Holiday at the Airport
December 11, 2008 | Uncategorized
You know we’re getting into the holiday season when you start seeing more stories about the horrors of traveling through airports. Everyone’s talking about crowded flights, crowded skies, crowded everything. It builds up to such a crescendo in the media that you begin considering hitchhiking home for the holidays.
Although travelers in Bangkok’s airport couldn’t hitch home, their horror story did come to an end a week ago when the city’s airport was finally reopened. 300,000 passengers had been stranded there after the airport had been shut down for more than a week by a group seeking the ouster of the prime minister. “It hasn’t been fun the past few days.” AP quoted a television reporter from Germany as saying as she tried to make her way back home.

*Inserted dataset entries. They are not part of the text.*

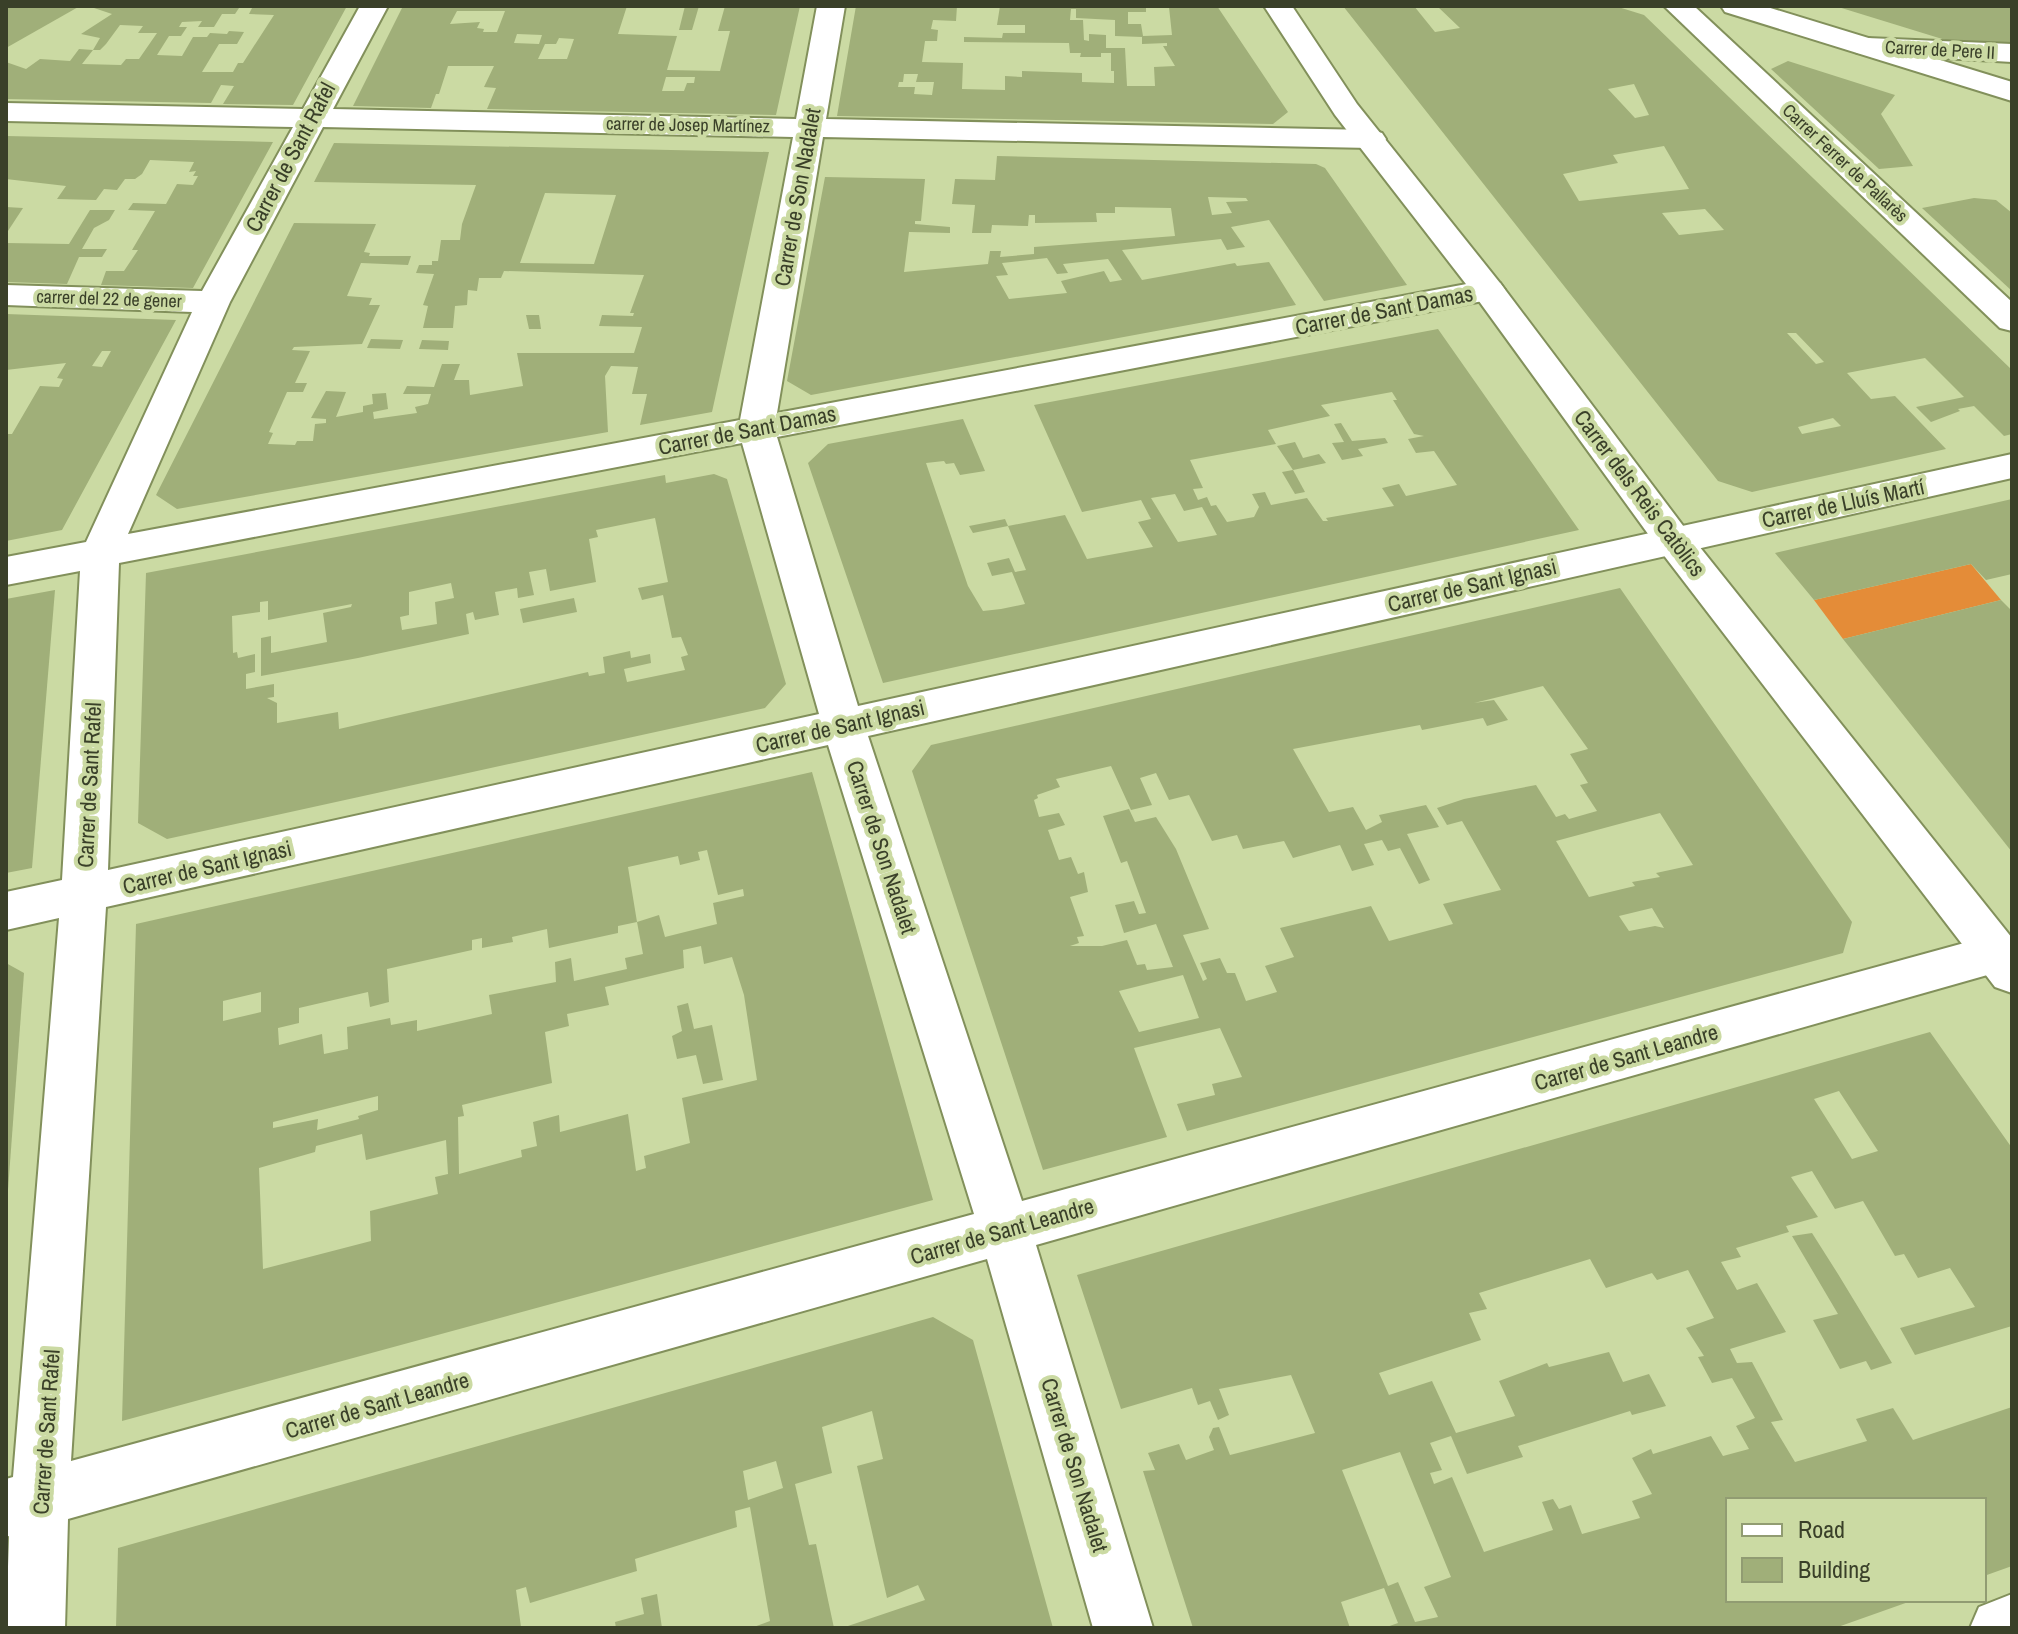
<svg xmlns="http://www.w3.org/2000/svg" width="2018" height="1634" viewBox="0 0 2018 1634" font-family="'Archivo Narrow',sans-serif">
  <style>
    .green { fill: #e48c38 }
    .building { fill: #a0af79; fill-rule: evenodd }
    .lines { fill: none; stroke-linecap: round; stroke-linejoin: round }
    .street-casing { stroke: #82905b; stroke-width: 4 }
    .secondary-casing { stroke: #82905b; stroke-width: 4 }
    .street { fill: #fff; fill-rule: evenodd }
    .secondary { fill: #fff; fill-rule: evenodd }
    .labels { text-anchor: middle; stroke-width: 8; stroke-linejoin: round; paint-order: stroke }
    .far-street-label { font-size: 18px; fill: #3a4029; stroke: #cbdaa3 }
    .street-label { font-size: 22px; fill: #3a4029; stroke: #cbdaa3 }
  </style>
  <rect width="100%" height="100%" fill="#cbdaa3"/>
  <!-- green -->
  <path class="green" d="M1971,564l30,36 -158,39 -29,-39z"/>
  <!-- building -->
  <g class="building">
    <path d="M8,6h72l-74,42z"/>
    <path d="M88,6l151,2 -4,6h-13l-8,13h-16l4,-6 -20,1 -3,5h8l-6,9h-12l-12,19 25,1 11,-19h14l3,-4 17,1 2,-3 15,1 -7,12h-18l-17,28h31l5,-9h5l31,-48 -25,-1 4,-8h94l-54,99 -70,-1 11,-18 -13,-1 -10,18 -205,-4v-37l20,7 14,-10 30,2 9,-12 14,1 7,-12 -19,-4 31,-20zM120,25l23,1 -5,7h19l-18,26h-13l-5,6 -39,-1 11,-14h7l6,-6z"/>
    <path d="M403,6h224l-9,28 59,2 -10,34 53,1 10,-40h-12l7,-25h75l-24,109 -289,-6 9,-21 -12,-1 10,-21h-46l-9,28h-3l-5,14 -78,-2zM457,11h48l-8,21h-14l1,-3 -7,-1 3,-6 -30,2zM517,34l25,1 -3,9 -25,-1zM559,38l15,1 -7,20h-29l7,-15h11zM666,77h29l-1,6h-7l-3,8h-22z"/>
    <path d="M685,6h14l-7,24h-13z"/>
    <path d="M856,6h101l-1,15 -23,-1 -2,9 7,1 -1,11h-12l-3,21 41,1 -1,26 43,1v-14l17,1v-6l60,2v9l32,1v-12h-3v-18h-10v4h-21l1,-4h-11l-1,-10 -105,-1v-5l38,1 1,-5h22v-8h-28l3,-19h146v6h-18v12h13l2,12 29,-1 -3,-28 48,-1 71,106 -15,12 -436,-8zM1071,9h5v9l39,2v16l27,1v7l25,-1v3h-4l12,20 -21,1 1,19h-28l-2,-38h-19v-13l-17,-1v7l-5,-1 -1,-20h-13zM904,74h14l-2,8h18l-2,13 -18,-1 1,-7h-17l1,-5h4z"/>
    <path d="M1343,6h71l21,26 25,-4 -23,-22h178l29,9 368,355v64l-8,2 -30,-30 -16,3 2,2 -29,11 -15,-15 48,-10 -39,-39 -78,15 24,26 24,-3 51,53 -194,43 -34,-11zM1634,84l15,31 -14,3 -27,-29zM1664,146l25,43 -110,12 -16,-27 55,-11 -5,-8zM1705,209l19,21 -45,5 -17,-22zM1787,333h9l28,29 -8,2zM1833,418l8,8 -39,8 -4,-7z"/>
    <path d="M1835,6h177v38l-60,-2z"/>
    <path d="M1788,61l107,34 -14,19 32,52 -34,3 -108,-100z"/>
    <path d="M6,136l46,1 221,5 -80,146 -92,-3 5,-14h18l14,-21h-6l23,-39 -27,-1 5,-7 33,1 11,-20 16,1 5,-9h-5l3,-5 -7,1 5,-10 -44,-2 -8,14 -7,5h-10l-8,11 -13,-1 -8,11 -39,-1 9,-13 -60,-7z"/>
    <path d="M334,143l435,9 -57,260 -72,13 7,-31h-15l6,-27 -27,-1 -6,10 3,56 -431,77 -21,-14 138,-272 82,1 -12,28 6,1 -1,3h42l-3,9 -47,-2 -14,33 25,2 -3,7h11l-18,39 -68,3 -2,3 18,1 -15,32h12l-4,9h-16l-18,40 4,1 -5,11 27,1 2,-4h16l2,-17 11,-1v-4l-15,-1 15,-27 20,1 -10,25 27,-5v-6l10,-2 -1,-10 14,-1 2,16 -15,3 1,7 43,-6 -2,-6 13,-3 3,-10h-28l4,-8 27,1 8,-23h18l-6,16h15l1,15 53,-9 -6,-33h117l8,-26 -43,-1 3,-11 31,1 1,-3h-4l14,-38 -140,-4 -3,7h-22l-2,13 -9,-1 -1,15 -12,1 -2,22h-30l5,-22 -5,-1 11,-31 -18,-1 3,-8h13v-4h6l3,-21h19l2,-16 14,-39 -162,-3zM545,193l71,2 -22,69 -74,-1z"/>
    <path d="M997,156l319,8 9,4 82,117 -83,16 -55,-81 -38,7 14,20 -18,3 -6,-11 -99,11 20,30 93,-17 2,3 32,-4 27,43 -485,90 -24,-14 38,-204 100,2 -4,42h-6v3l35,3v6l-41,-1 -5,40 84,-8 2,-13h11l-1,6 34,-3v-7l141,-11 -4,-28 -56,-1v6h-19l1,9 -62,1v-8h-6l-1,11 -36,-1 -1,8h-19l3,-28 -23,-1 3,-25 40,1zM1208,197l38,1 2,3 -22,1 6,11 -20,2zM1047,258l10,16 11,-1 -5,-9 45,-5 14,21 -12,2 -6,-11 -43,10 6,12 -58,6 -13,-23 12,-1 -6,-12z"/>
    <path d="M1974,198l22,2 16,13v78l-90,-83z"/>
    <path d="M6,207l17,1 -17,26z"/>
    <path d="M90,210h25l-6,10 -15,8 -12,21h25l-5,8h-23l-12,27 -61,-2v-39l63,1z"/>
    <path d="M6,314l170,6 -114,210 -56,11v-107h6l28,-48 19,1 4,-8 -6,-1 9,-15 -60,7zM102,351h9l-9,16 -10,-1z"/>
    <path d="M526,315h13l2,14h-12z"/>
    <path d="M1438,329l141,201 -696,153 -75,-220 20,-19 135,-25 22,52 -25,4 -6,-12 -8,1 -2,-3 -18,2 42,123 15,25 18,-2 24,-5 -13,-32 -20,4 -5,-13 22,-5 6,14 11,-2 -18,-44 -35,7 -4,-7 36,-7 3,7 57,-11 22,44 66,-12 -15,-25 13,-3 -10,-19 -59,12 -48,-107zM1392,392l5,8h-4l21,34 10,2 -16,3 8,14 18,-2 23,34 -51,11 -7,-12 -17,4 12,18 -68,12 2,3h-5l-16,-23 -36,7 -6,-13 -13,2 7,13 -5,10 -27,5 -11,-17 -5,1 -4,-9 -9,3 -5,-11 10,-1 -13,-28 86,-16 -8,-14 62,-14 -9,-11zM1175,494l9,17 18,-4 15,28 -39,7 -27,-44z"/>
    <path d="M371,339l32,1 -3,9 -33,-1z"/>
    <path d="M422,340l27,1 -1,9 -29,-1z"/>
    <path d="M1341,423l11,18 33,-3 3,5 -30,6 5,7 -21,4 -10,-17 12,-1 -10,-18z"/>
    <path d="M1295,442l8,16 16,-4 7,9 -33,7 -16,-24z"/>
    <path d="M1293,470l12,22 -10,2 -13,-22z"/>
    <path d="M714,474l13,5 59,205 -21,24 -598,131 -29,-16 8,-250 519,-98 1,8zM655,518l13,64 -30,6 4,12 21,-5 9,43 9,-1 7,18 -7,2 4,13 -58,12 -3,-13 27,-6 -1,-9 -19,4 -1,-7 -27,6 2,16 -16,3 -1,-4 -249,57 -1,-17 -61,11v-20l-10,-5 7,-1v-13l-28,5v-15l9,-2v-18l-17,4 -1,-6 -4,1 -1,-37 28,-4v-10l8,-1v19l84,-16 -1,3 -28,6 4,29 -56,11v-17l-10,2v38l97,-18 111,-24 -3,-20 7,-2 2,8 24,-5 -4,-23 22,-4 1,10 16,-3 -5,-23 17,-3 4,22 46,-9 -7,-43 9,-2 -2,-7zM451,583l3,15 -19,4 2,22 -35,6 -2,-13 9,-2v-23z"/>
    <path d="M2012,499v75l-26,6 -15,-16 -157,36 -39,-47z"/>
    <path d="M1620,588l232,334 -9,31 -656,178 -10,-27 38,-9 -3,-11 30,-7 -22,-49 -86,20 33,89 -124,33 -131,-399 19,-26zM1543,686l45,63 -18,5 18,29 -8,2 17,26 -28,8 -4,-5 -9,3 -20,-32 -72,14 -27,9 10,17 15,-4 39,69 -58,14 10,20 -64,17 -18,-35 -91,22 14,29 -29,9 12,26 -31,9 -11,-28h-8l-7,-15 -20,5 7,16 -4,2 -20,-46 26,-6 -33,-80 -20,-32 -21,5 -6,-13 -26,7 18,47 6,-2 19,52 -7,1 -5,-13 -19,4 9,28 32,-9 17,43 -26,3 -2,-6 -8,1 -10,-25 -25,6h-32l9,-3 -2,-6 7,-1 -14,-39 18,-5 -4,-20 -6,2 -7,-17 -12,3 -11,-30 17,-5 -6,-12 -20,4 -5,-17 4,-2 -1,-3 23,-8 -4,-8 55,-13 20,44 21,-5 -12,-27 16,-5 13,27 20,-5 23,46 25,-6 6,14 41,-8 9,17 47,-13 12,26 22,-6 -10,-21 18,-4 6,11 12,-3 19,36 11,-4 -23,-46 32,-7 -13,-22 -47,10 3,7 -16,8 -13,-23 -24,5 -36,-63 127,-24 2,5 61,-12 4,8 21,-6 -14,-20 -20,3zM1660,813l33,52 -37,8 4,4 -28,5 3,4 -46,11 -33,-56zM1652,908l12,20 -9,-2 -26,5 -10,-15zM1183,975l16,43 -60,14 -20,-41z"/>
    <path d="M55,590l-23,278 -26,5v-274z"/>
    <path d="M574,598l3,14 -54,11 -3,-14z"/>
    <path d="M2001,600l11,11v241l-169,-213z"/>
    <path d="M812,772l121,428 -811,221 14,-497zM707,850l11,45 25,-6 1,7 -31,7 4,21 -52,13 -6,-22 -22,7 6,32 -18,4 2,11 -53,12 -3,-23 -16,4 1,20 -67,13 3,19 -75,17v-11l-26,5 -1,-7 -43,9 1,22 -24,5 -2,-20 -43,11 -1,-17 21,-5v-15l69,-16 2,15 19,-5 -2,-33 85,-19v-10l10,-2v10l31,-6 -1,-5 35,-8 2,19 69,-15v-7l19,-4 -9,-55 50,-11 2,9 20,-5 -2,-8zM701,946l3,18 28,-7 12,38 13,85 -75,18 8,45 -46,13 2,12 -10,3 -8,-57 -68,18 -1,-17 -26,7 4,24 -16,4 1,7 -63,17 -1,-57 6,-1 -2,-11 90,-22 -7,-51 24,-6 -2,-12 42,-9 -4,-18 79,-19 -1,-18zM261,992v20l-38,9v-20zM378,1096v14l-20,6 1,3 -42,11 1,-11 -45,9v-6zM362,1134l4,26 80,-20 2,34 -13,3 3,17 -68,17 1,30 -108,28 -4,-101 56,-16 1,-6z"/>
    <path d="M6,963l18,10 -16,217h-2z"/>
    <path d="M688,1003l6,26 18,-4 11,55 -20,4 -7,-29 -19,4 -5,-23 10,-5 -5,-25z"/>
    <path d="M1930,1032l82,116v178l-97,29 -15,-27 75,-21 -25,-39 -32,10 -14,-24 -9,2 -32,-55 -28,8 -23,-38 -21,6 27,40 -32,9 3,6 -53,16 5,9 -20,5 16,28 20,-7 29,49 -56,17 7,14 15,-1 31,58 -12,2 24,40 72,-21 -11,-22 37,-11 20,32 99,-33v159l-28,10v-76h-256v100h186l-79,28h-451l14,-5 -14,-35 -43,14 9,26h-157l-50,-157 12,-1 -7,-17 31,-9 7,16 28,-10 -5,-13 4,-9 6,-1 11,28 85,-22 -24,-58 -72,14 10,26 -11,5 -8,-19 -12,4 -6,-17 -71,21 -44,-134zM1839,1091l39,60 -26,8 -38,-60zM1590,1259l16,29 46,-15 5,7 31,-10 26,48 -28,10 18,28 -6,1 14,26 20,-5 23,40 -19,8 13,23 -26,7 -12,-20 -58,18 -2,-5 -19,9 20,36 -20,7 8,17 -58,16 -11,-29 -12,4 -6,-10 -11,3 11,28 -69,22 -32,-75 -18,7 -4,-11 12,-3 -12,-27 21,-7 16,38 56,-17 -5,-11 112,-35 2,4 34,-9 -17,-32 -26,8 -14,-30 -60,15 -2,-4 -48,18 16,35 -59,17 -24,-52 -43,14 -10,-22 102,-33 -12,-27 18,-4 -8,-16zM1400,1452l51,125 -27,10 14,30 -23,5 -17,-40 -10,4 -46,-116z"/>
    <path d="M1812,1233l26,41 54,89 -21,7 -5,-9 -26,8 -27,-49 25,-6 -46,-78z"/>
    <path d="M933,1317l40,23 80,288h-211l83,-28 -7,-15 -31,13 -30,-132 26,-7 -11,-48 -50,16 10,46 -37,11 14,61 7,-1 18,84h-83l19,-7 -20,-114 -15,4 2,16 -102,32 2,12 -107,32 -4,-16 -10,3 5,37 -4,1h-401l2,-80zM776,1461l7,27 -35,12 -5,-29z"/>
    <path d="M657,1594l5,34h-46l-1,-6 29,-8 -3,-16z"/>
  </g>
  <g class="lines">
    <!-- street casing -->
    <g class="street-casing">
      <g id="street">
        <path d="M360,6h28l-55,103 463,10 21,-113h28l-19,113 545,11 11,3 4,6 -4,6 -11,3 -548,-11 -46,276 711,-133 12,3 5,7 -5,7 -12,3 -711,137 81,269 1154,-252v24l-1144,258 154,465 975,-267 15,6v28l-976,277 117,383h-60l-106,-369 -919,260 -3,109h-59l3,-92 -3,1v-58l7,-2 46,-559 -53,12v-38l56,-12 18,-309 -74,14v-28l80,-15 106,-230 -186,-7v-20l196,6 91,-164 -287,-6v-18l297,6zM323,127l470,10 -53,283 -612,114 102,-232zM742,443l77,271 -711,156 11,-307zM828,745l146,469 -903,247 35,-554z"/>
        <path d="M1664,6h30l318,296v29l-12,-3z"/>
        <path d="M1867,38l145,6v18l-155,-9 -4,-6 4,-6z"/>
        <path d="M2012,1594v34h-42l9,-21z"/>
      </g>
    </g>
    <!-- secondary casing -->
    <g class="secondary-casing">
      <g id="secondary">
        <path d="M1264,6h28l65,98 143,179 187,248 325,407v55l-17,-6 -336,-438 -183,-252 -141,-182z"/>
        <path d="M1721,6h43l248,76v19l-287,-89z"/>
      </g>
    </g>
    <!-- street -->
    <use href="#street" class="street"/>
    <!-- secondary -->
    <use href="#secondary" class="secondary"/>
  </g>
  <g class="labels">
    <!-- far-street labels -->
    <g class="far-street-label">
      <text transform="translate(1940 50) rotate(3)" y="6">Carrer de Pere II</text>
      <text transform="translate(688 125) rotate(1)" y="6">carrer de Josep Martínez</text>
      <text transform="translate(1845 163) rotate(43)" y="6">Carrer Ferrer de Pallarès</text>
      <text transform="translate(109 299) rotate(2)" y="6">carrer del 22 de gener</text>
    </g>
    <!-- street labels -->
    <g class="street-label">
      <text transform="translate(290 157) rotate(-62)" y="8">Carrer de Sant Rafel</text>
      <text transform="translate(797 197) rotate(-80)" y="8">Carrer de Son Nadalet</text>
      <text transform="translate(1384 310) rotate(-11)" y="8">Carrer de Sant Damas</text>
      <text transform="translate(747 430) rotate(-11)" y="8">Carrer de Sant Damas</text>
      <text transform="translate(1640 493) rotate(53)" y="8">Carrer dels Reis Catòlics</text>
      <text transform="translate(1843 503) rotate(-12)" y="8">Carrer de Lluís Martí</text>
      <text transform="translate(1472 585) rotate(-13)" y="8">Carrer de Sant Ignasi</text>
      <text transform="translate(840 726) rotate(-13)" y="8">Carrer de Sant Ignasi</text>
      <text transform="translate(89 785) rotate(-87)" y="8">Carrer de Sant Rafel</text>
      <text transform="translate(882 847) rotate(72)" y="8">Carrer de Son Nadalet</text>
      <text transform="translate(207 867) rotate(-13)" y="8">Carrer de Sant Ignasi</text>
      <text transform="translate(1626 1057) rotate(-16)" y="8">Carrer de Sant Leandre</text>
      <text transform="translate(1002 1231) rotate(-16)" y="8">Carrer de Sant Leandre</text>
      <text transform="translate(377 1405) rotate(-16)" y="8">Carrer de Sant Leandre</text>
      <text transform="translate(46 1432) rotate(-86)" y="8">Carrer de Sant Rafel</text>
      <text transform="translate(1075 1465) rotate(73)" y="8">Carrer de Son Nadalet</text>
    </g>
  </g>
  <!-- border -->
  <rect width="2018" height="1634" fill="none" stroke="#3a4029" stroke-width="16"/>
  <!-- legend -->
  <rect x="1726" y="1498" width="260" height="104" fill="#cbdaa3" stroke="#919c72" stroke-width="2"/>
  <rect x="1742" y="1524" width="40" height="12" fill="#ffffff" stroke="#919c72" stroke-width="2"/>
  <text x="1798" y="1538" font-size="24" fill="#3a4029">Road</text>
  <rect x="1742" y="1558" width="40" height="24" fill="#a0af79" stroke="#919c72" stroke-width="2"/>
  <text x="1798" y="1578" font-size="24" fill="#3a4029">Building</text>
</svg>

Perhaps taking all this into account, airport officials in Houston, TX are attempting to make the holiday season fun by setting up karaoke booths for travelers. For the past two years they’ve been inviting local bands and choruses to perform and they thought this would be the next logical step.
Logical, perhaps, but if the volume is up it may not be all that comforting to fellow travelers who just want to relax for a few minutes between flights. Me singing “Jingle Bell Rock” would clear the terminal faster than a bomb scare. If you’d like to see an interesting video by the Houston Chronicle showing what it was like that first day, click here.
While the folks in Houston are trying to make merry at the airport, over in Europe there’s bit of disagreement about keeping modest at the airport.
About a month or so ago the European Commission shelved plans to use a full-body airport screening device that was supposed to reveal whether a traveler was carrying a concealed explosive or ceramic knife. The problem is that some at the EU thought perhaps the scanner would be a bit too revealing.
The Germans — who dubbed the device the “naked scanner” and said the whole thing was “nonsense” — have decided to go ahead with tests to see if they can produce images that don’t show travelers naked. As of today 4,357 male European Commissioners have requested to be present at the testing of the machine.